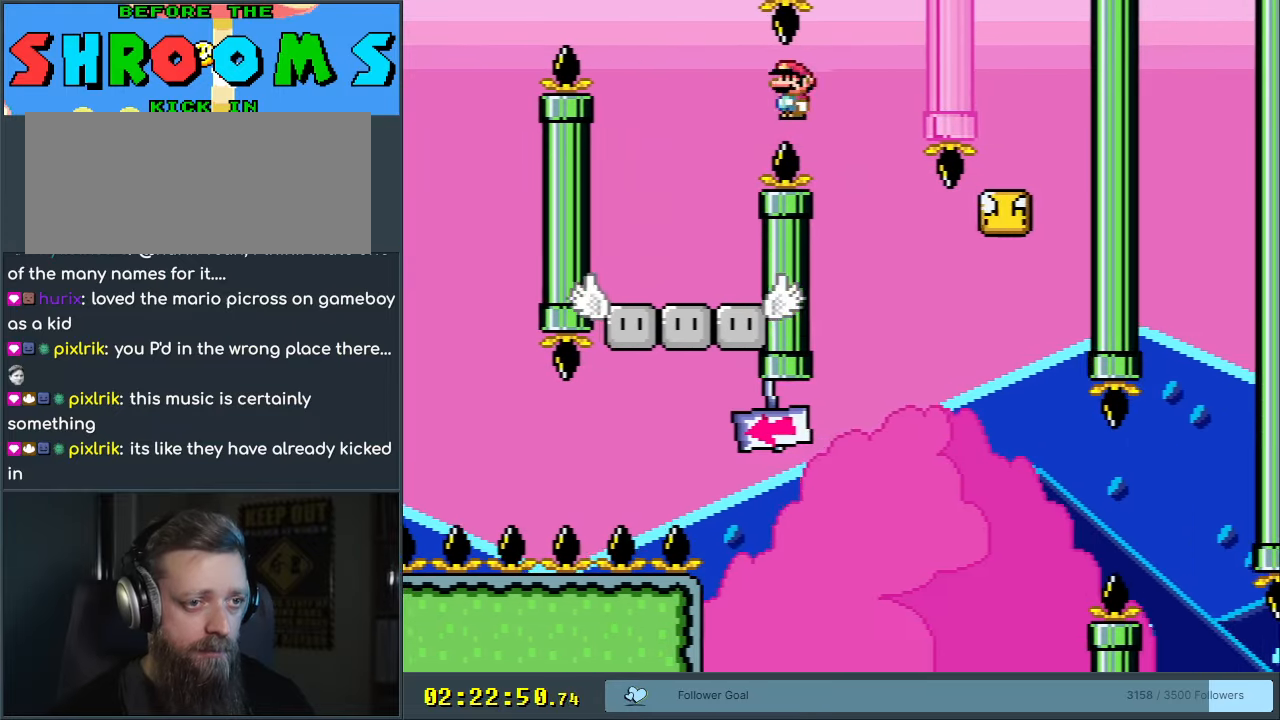
{"buttons": ["A", "X", "DPAD_LEFT"], "events": [[83, "DPAD_LEFT", "down"]]}
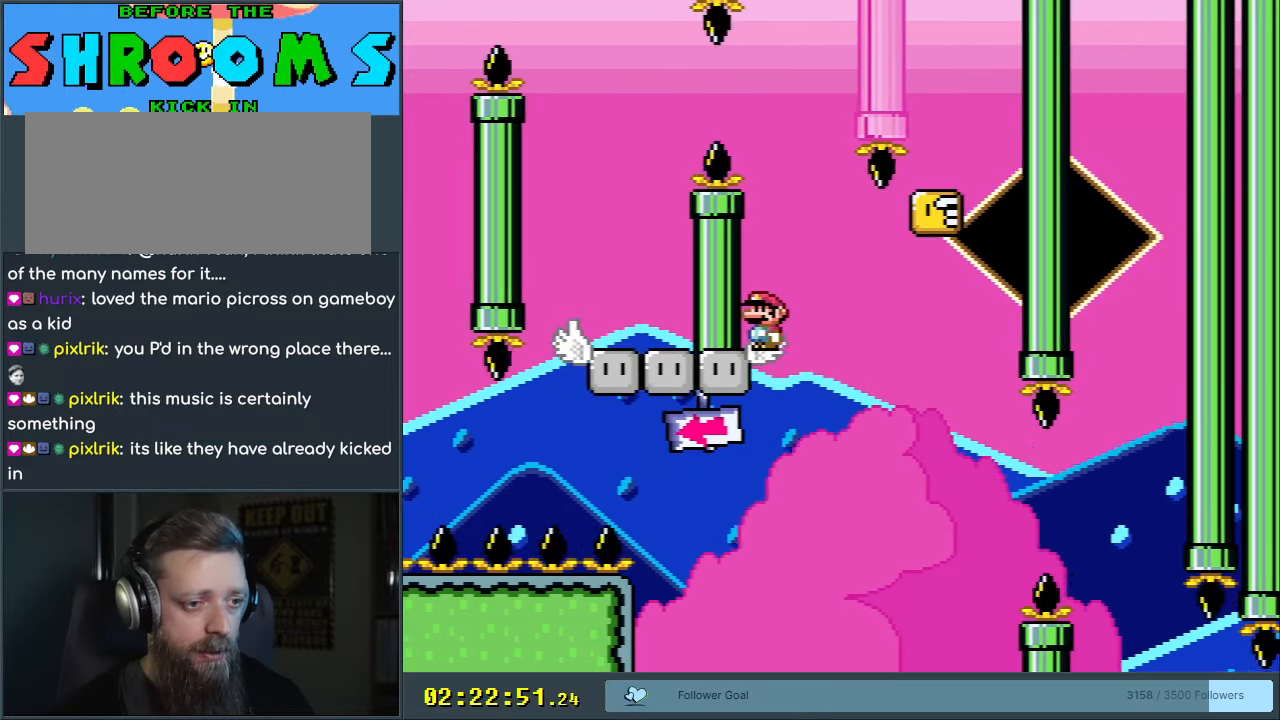
{"buttons": ["Y"], "events": [[33, "DPAD_LEFT", "up"], [117, "A", "up"], [167, "DPAD_LEFT", "down"], [200, "X", "up"], [217, "Y", "down"], [367, "DPAD_LEFT", "up"]]}
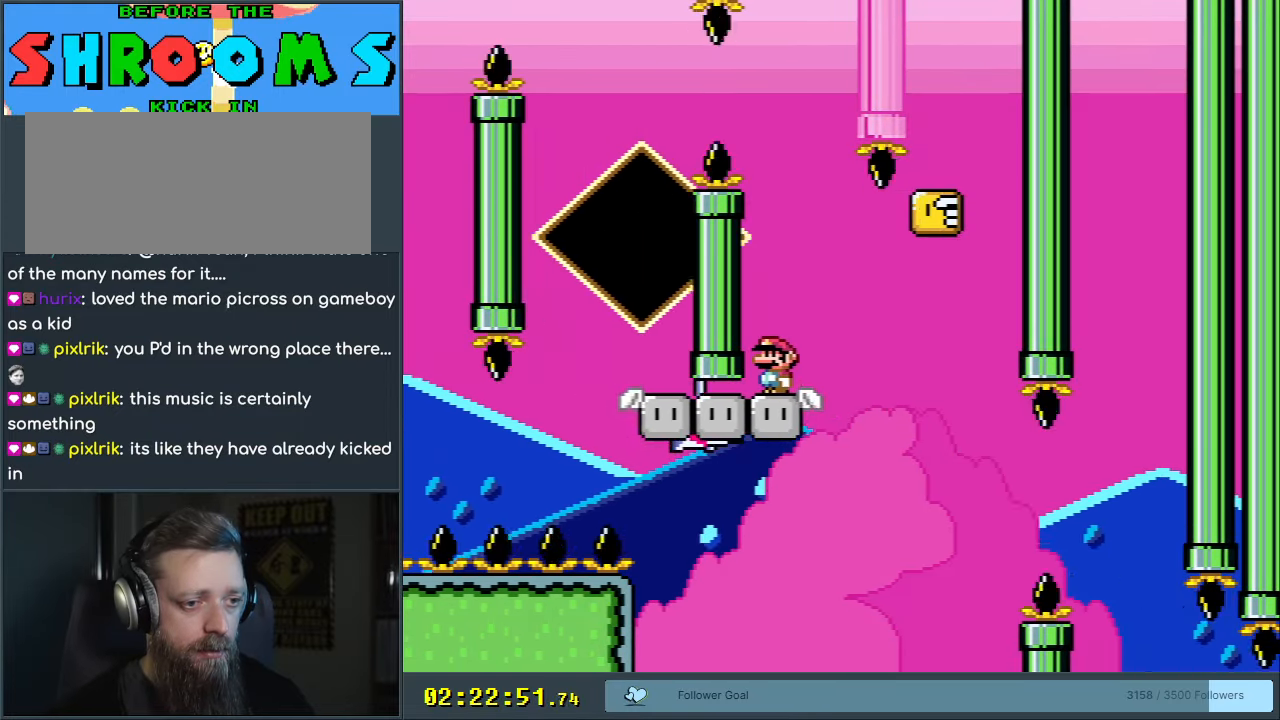
{"buttons": ["B", "Y"], "events": [[167, "DPAD_RIGHT", "down"], [383, "B", "down"], [500, "DPAD_RIGHT", "up"]]}
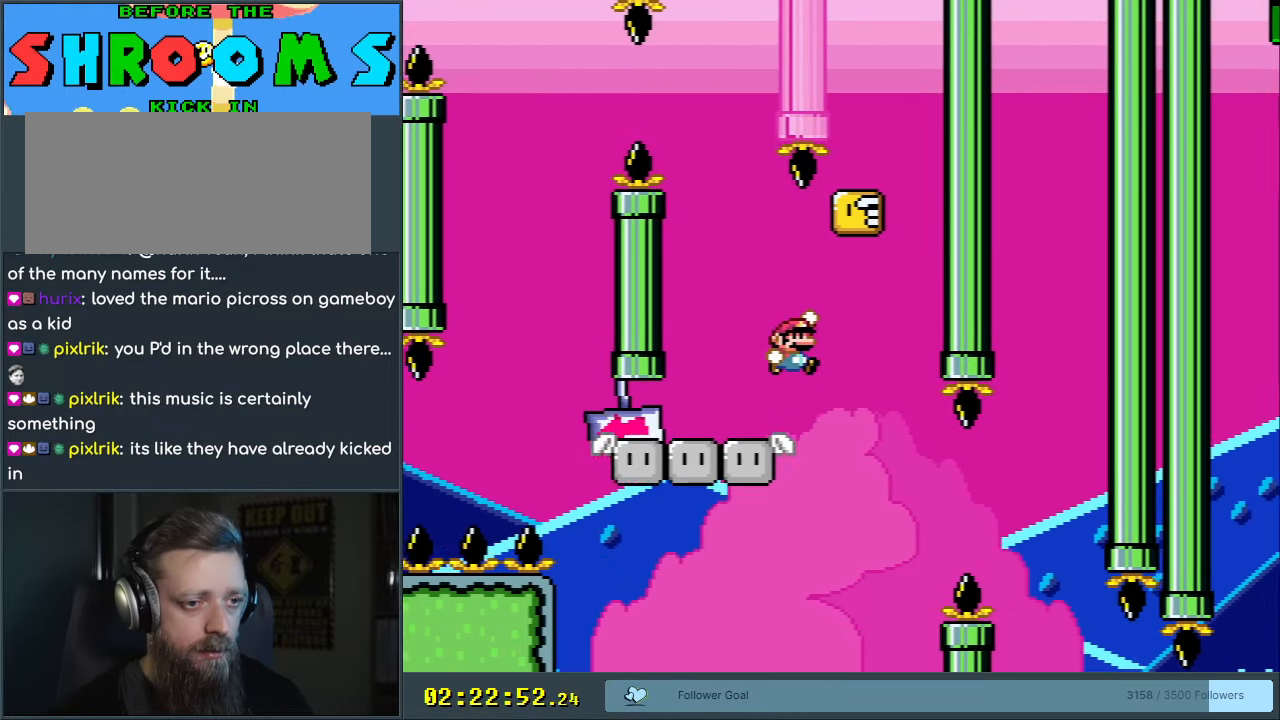
{"buttons": ["Y"], "events": [[83, "DPAD_LEFT", "down"], [383, "DPAD_LEFT", "up"], [500, "B", "up"]]}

Instructions to follow = From the listing, extract all text exactly as given and drop any picture.

Final answer =
{"buttons": ["A", "X", "DPAD_LEFT"], "events": [[83, "DPAD_LEFT", "down"]]}
{"buttons": ["Y"], "events": [[33, "DPAD_LEFT", "up"], [117, "A", "up"], [167, "DPAD_LEFT", "down"], [200, "X", "up"], [217, "Y", "down"], [367, "DPAD_LEFT", "up"]]}
{"buttons": ["B", "Y"], "events": [[167, "DPAD_RIGHT", "down"], [383, "B", "down"], [500, "DPAD_RIGHT", "up"]]}
{"buttons": ["Y"], "events": [[83, "DPAD_LEFT", "down"], [383, "DPAD_LEFT", "up"], [500, "B", "up"]]}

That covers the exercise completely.